(Page-level text extractions)
——————

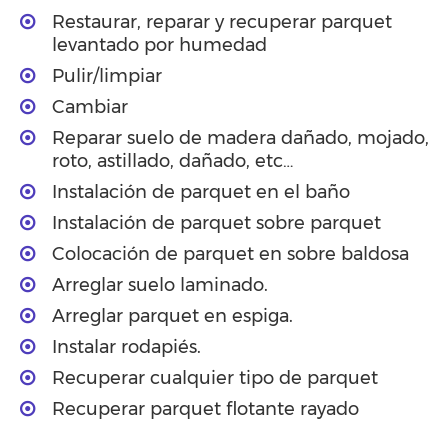
Restaurar, reparar y recuperar parquet
levantado por humedad
Pulir/limpiar
Cambiar
Reparar suelo de madera dañado, mojado,
roto, astillado, dañado, etc…
Instalación de parquet en el baño
Instalación de parquet sobre parquet
Colocación de parquet en sobre baldosa
Arreglar suelo laminado.
Arreglar parquet en espiga.
Instalar rodapiés.
Recuperar cualquier tipo de parquet
Recuperar parquet flotante rayado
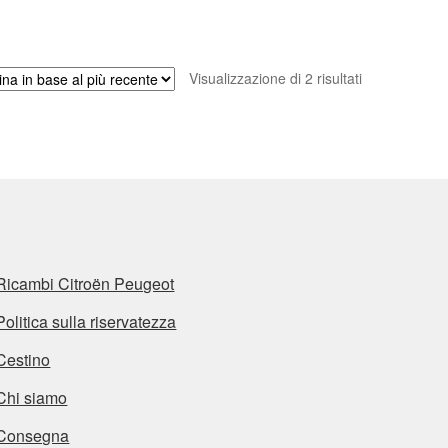
Ordina
Visualizzazione di 2 risultati
in
base
al
più
recente
Ricambi Citroën Peugeot
Politica sulla riservatezza
Cestino
Chi siamo
Consegna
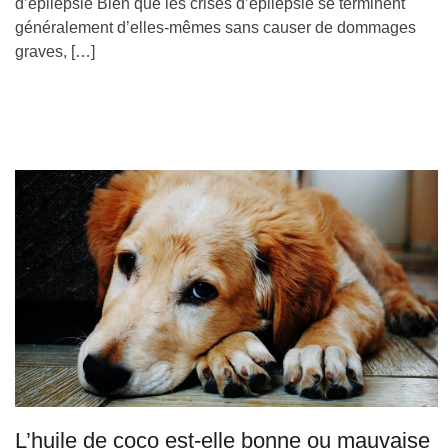
d’épilepsie Bien que les crises d’épilepsie se terminent
généralement d’elles-mêmes sans causer de dommages
graves, […]
L’huile de coco est-elle bonne ou mauvaise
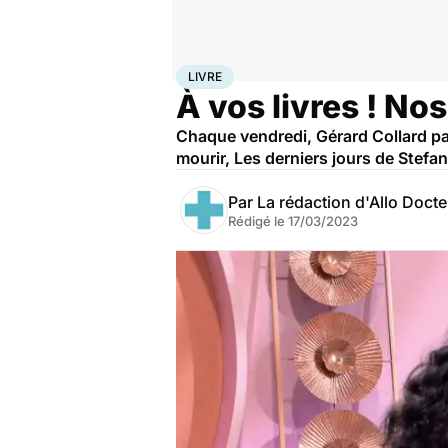
Accueil
Bien-être
Livre
LIVRE
À vos livres ! No
Chaque vendredi, Gérard Collard pa
mourir, Les derniers jours de Stefan
Par
La rédaction d'Allo Doct
Rédigé le
17/03/2023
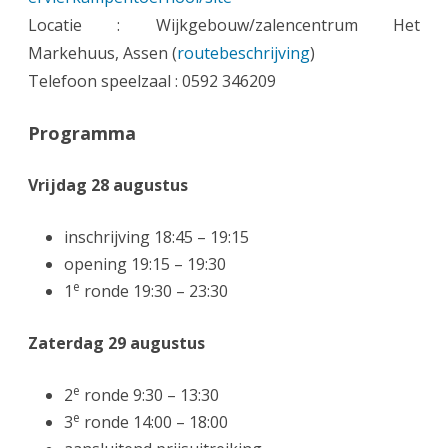
Locatie : Wijkgebouw/zalencentrum Het
Markehuus, Assen (
routebeschrijving
)
Telefoon speelzaal : 0592 346209
Programma
Vrijdag 28 augustus
inschrijving 18:45 – 19:15
opening 19:15 – 19:30
e
1
ronde 19:30 – 23:30
Zaterdag 29 augustus
e
2
ronde 9:30 – 13:30
e
3
ronde 14:00 – 18:00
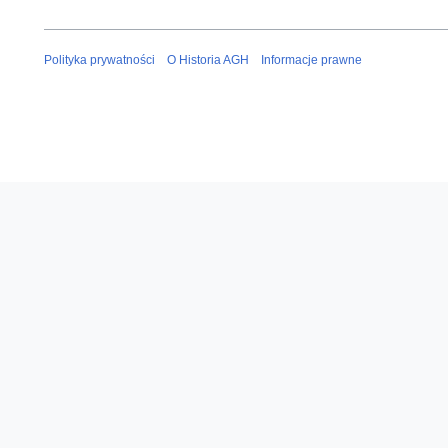
Polityka prywatności
O Historia AGH
Informacje prawne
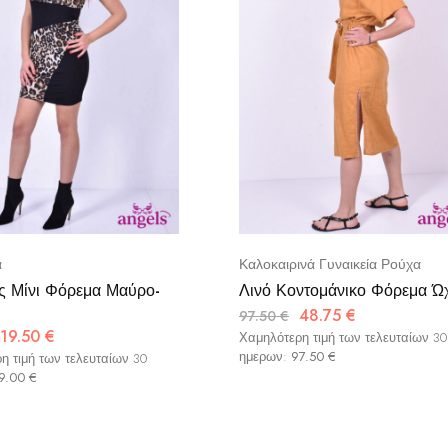
α
Καλοκαιρινά Γυναικεία Ρούχα
ς Μίνι Φόρεμα Μαύρο-
Λινό Κοντομάνικο Φόρεμα Ώ
48.75
€
97.50
€
19.50
€
Χαμηλότερη τιμή των τελευταίων 30
ημερων:
97.50
€
η τιμή των τελευταίων 30
9.00
€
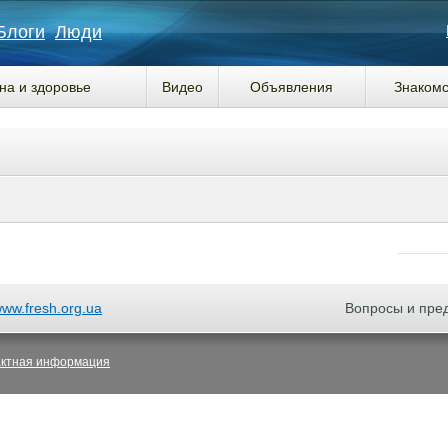
Блоги
Люди
на и здоровье
Видео
Объявления
Знакомс
ww.fresh.org.ua
Вопросы и пре
актная информация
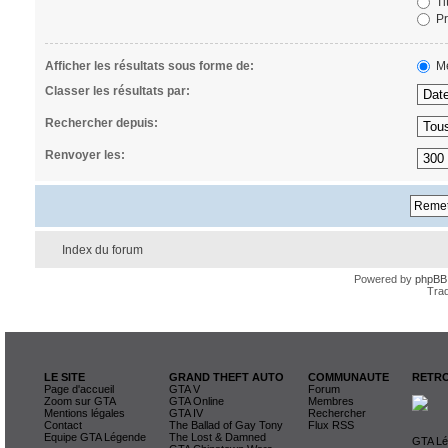
Ti
Pr
Afficher les résultats sous forme de:
Me
Classer les résultats par:
Rechercher depuis:
Renvoyer les:
Index du forum
Powered by
phpBB
Trad
LE SITE
GRAND THEFT AUTO
COMMUNAUTE
RETRO
Page d'accueil
GTA V
Forum
Zoom sur GTA
GTA Online
Membres
Mentions légales
GTA IV
Rechercher
Contact
The Ballad of Gay Tony
Flux RSS
Equipe GTA Légende
The Lost & Damned
GTA Lég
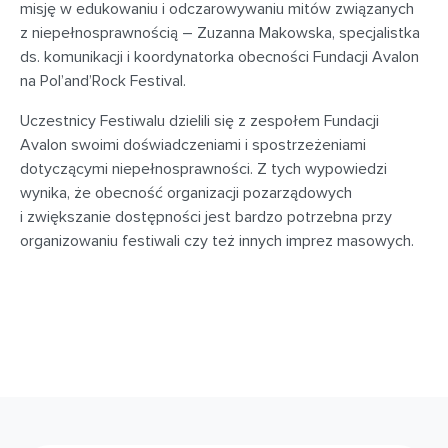
misję w edukowaniu i odczarowywaniu mitów związanych
z niepełnosprawnością – Zuzanna Makowska, specjalistka
ds. komunikacji i koordynatorka obecności Fundacji Avalon
na Pol’and’Rock Festival.
Uczestnicy Festiwalu dzielili się z zespołem Fundacji
Avalon swoimi doświadczeniami i spostrzeżeniami
dotyczącymi niepełnosprawności. Z tych wypowiedzi
wynika, że obecność organizacji pozarządowych
i zwiększanie dostępności jest bardzo potrzebna przy
organizowaniu festiwali czy też innych imprez masowych.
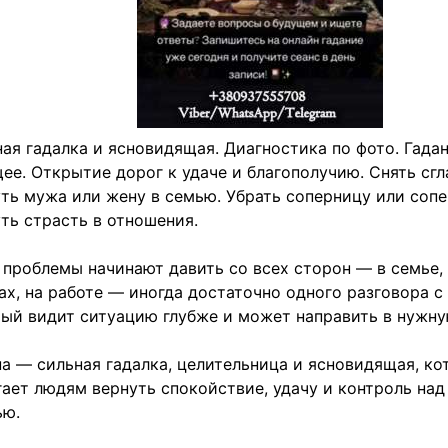
ая гадалка и ясновидящая. Диагностика по фото. Гадан
ее. Открытие дорог к удаче и благополучию. Снять сгла
ть мужа или жену в семью. Убрать соперницу или сопе
ть страсть в отношения.
 проблемы начинают давить со всех сторон — в семье, 
ах, на работе — иногда достаточно одного разговора с
ый видит ситуацию глубже и может направить в нужну
а — сильная гадалка, целительница и ясновидящая, ко
ает людям вернуть спокойствие, удачу и контроль над
ью.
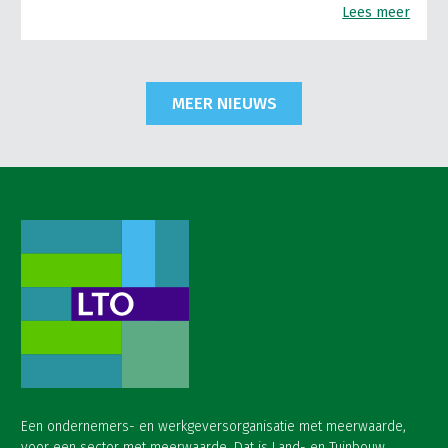
Lees meer
MEER NIEUWS
Een ondernemers- en werkgeversorganisatie met meerwaarde,
voor een sector met meerwaarde. Dat is Land- en Tuinbouw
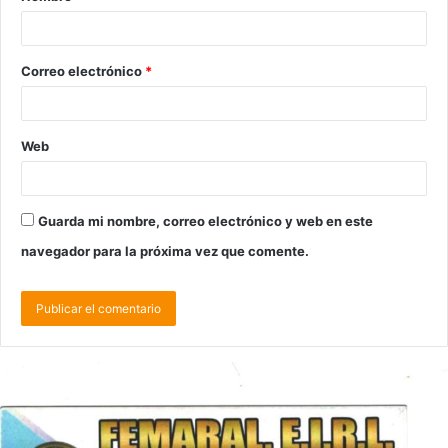
Correo electrónico
*
Web
Guarda mi nombre, correo electrónico y web en este
navegador para la próxima vez que comente.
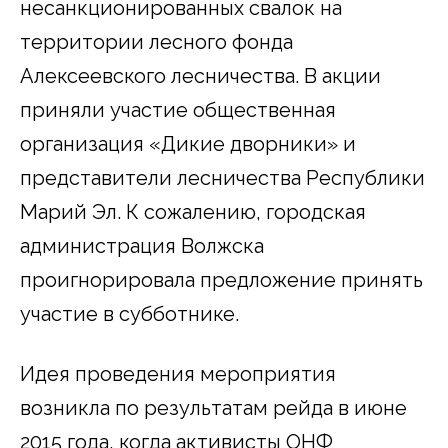
несанкционированных свалок на
территории лесного фонда
Алексеевского лесничества. В акции
приняли участие общественная
организация «Дикие дворники» и
представители лесничества Республики
Марий Эл. К сожалению, городская
администрация Волжска
проигнорировала предложение принять
участие в субботнике.
Идея проведения мероприятия
возникла по результатам рейда в июне
2015 года, когда активисты ОНФ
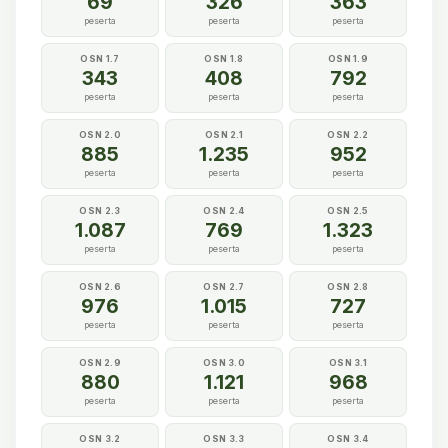
69
326
363
peserta
peserta
peserta
OSN 1.7
OSN 1.8
OSN 1.9
343
408
792
peserta
peserta
peserta
OSN 2.0
OSN 2.1
OSN 2.2
885
1.235
952
peserta
peserta
peserta
OSN 2.3
OSN 2.4
OSN 2.5
1.087
769
1.323
peserta
peserta
peserta
OSN 2.6
OSN 2.7
OSN 2.8
976
1.015
727
peserta
peserta
peserta
OSN 2.9
OSN 3.0
OSN 3.1
880
1.121
968
peserta
peserta
peserta
OSN 3.2
OSN 3.3
OSN 3.4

——————

Work to complete:
All of the lines above should be printed exactly, minus the pictures.

Solution to this problem:
Restaurar, reparar y recuperar parquet
levantado por humedad
Pulir/limpiar
Cambiar
Reparar suelo de madera dañado, mojado,
roto, astillado, dañado, etc…
Instalación de parquet en el baño
Instalación de parquet sobre parquet
Colocación de parquet en sobre baldosa
Arreglar suelo laminado.
Arreglar parquet en espiga.
Instalar rodapiés.
Recuperar cualquier tipo de parquet
Recuperar parquet flotante rayado
Ordina
Visualizzazione di 2 risultati
in
base
al
più
recente
Ricambi Citroën Peugeot
Politica sulla riservatezza
Cestino
Chi siamo
Consegna
d’épilepsie Bien que les crises d’épilepsie se terminent
généralement d’elles-mêmes sans causer de dommages
graves, […]
L’huile de coco est-elle bonne ou mauvaise
Accueil
Bien-être
Livre
LIVRE
À vos livres ! No
Chaque vendredi, Gérard Collard pa
mourir, Les derniers jours de Stefan
Par
La rédaction d'Allo Doct
Rédigé le
17/03/2023
Locatie : Wijkgebouw/zalencentrum Het
Markehuus, Assen (
routebeschrijving
)
Telefoon speelzaal : 0592 346209
Programma
Vrijdag 28 augustus
inschrijving 18:45 – 19:15
opening 19:15 – 19:30
e
1
ronde 19:30 – 23:30
Zaterdag 29 augustus
e
2
ronde 9:30 – 13:30
e
3
ronde 14:00 – 18:00
Polityka prywatności
O Historia AGH
Informacje prawne
α
Καλοκαιρινά Γυναικεία Ρούχα
ς Μίνι Φόρεμα Μαύρο-
Λινό Κοντομάνικο Φόρεμα Ώ
48.75
€
97.50
€
19.50
€
Χαμηλότερη τιμή των τελευταίων 30
ημερων:
97.50
€
η τιμή των τελευταίων 30
9.00
€
Блоги
Люди
на и здоровье
Видео
Объявления
Знакомс
ww.fresh.org.ua
Вопросы и пре
актная информация
Ti
Pr
Afficher les résultats sous forme de:
Me
Classer les résultats par:
Rechercher depuis:
Renvoyer les:
Index du forum
Powered by
phpBB
Trad
LE SITE
GRAND THEFT AUTO
COMMUNAUTE
RETRO
Page d'accueil
GTA V
Forum
Zoom sur GTA
GTA Online
Membres
Mentions légales
GTA IV
Rechercher
Contact
The Ballad of Gay Tony
Flux RSS
Equipe GTA Légende
The Lost & Damned
GTA Lég
misję w edukowaniu i odczarowywaniu mitów związanych
z niepełnosprawnością – Zuzanna Makowska, specjalistka
ds. komunikacji i koordynatorka obecności Fundacji Avalon
na Pol’and’Rock Festival.
Uczestnicy Festiwalu dzielili się z zespołem Fundacji
Avalon swoimi doświadczeniami i spostrzeżeniami
dotyczącymi niepełnosprawności. Z tych wypowiedzi
wynika, że obecność organizacji pozarządowych
i zwiększanie dostępności jest bardzo potrzebna przy
organizowaniu festiwali czy też innych imprez masowych.
ая гадалка и ясновидящая. Диагностика по фото. Гадан
ее. Открытие дорог к удаче и благополучию. Снять сгла
ть мужа или жену в семью. Убрать соперницу или сопе
ть страсть в отношения.
 проблемы начинают давить со всех сторон — в семье, 
ах, на работе — иногда достаточно одного разговора с
ый видит ситуацию глубже и может направить в нужну
а — сильная гадалка, целительница и ясновидящая, ко
ает людям вернуть спокойствие, удачу и контроль над
ью.
Lees meer
MEER NIEUWS
Een ondernemers- en werkgeversorganisatie met meerwaarde,
voor een sector met meerwaarde. Dat is Land- en Tuinbouw
Correo electrónico
*
Web
Guarda mi nombre, correo electrónico y web en este
navegador para la próxima vez que comente.
несанкционированных свалок на
территории лесного фонда
Алексеевского лесничества. В акции
приняли участие общественная
организация «Дикие дворники» и
представители лесничества Республики
Марий Эл. К сожалению, городская
администрация Волжска
проигнорировала предложение принять
участие в субботнике.
Идея проведения мероприятия
возникла по результатам рейда в июне
2015 года, когда активисты ОНФ
69
326
363
peserta
peserta
peserta
OSN 1.7
OSN 1.8
OSN 1.9
343
408
792
peserta
peserta
peserta
OSN 2.0
OSN 2.1
OSN 2.2
885
1.235
952
peserta
peserta
peserta
OSN 2.3
OSN 2.4
OSN 2.5
1.087
769
1.323
peserta
peserta
peserta
OSN 2.6
OSN 2.7
OSN 2.8
976
1.015
727
peserta
peserta
peserta
OSN 2.9
OSN 3.0
OSN 3.1
880
1.121
968
peserta
peserta
peserta
OSN 3.2
OSN 3.3
OSN 3.4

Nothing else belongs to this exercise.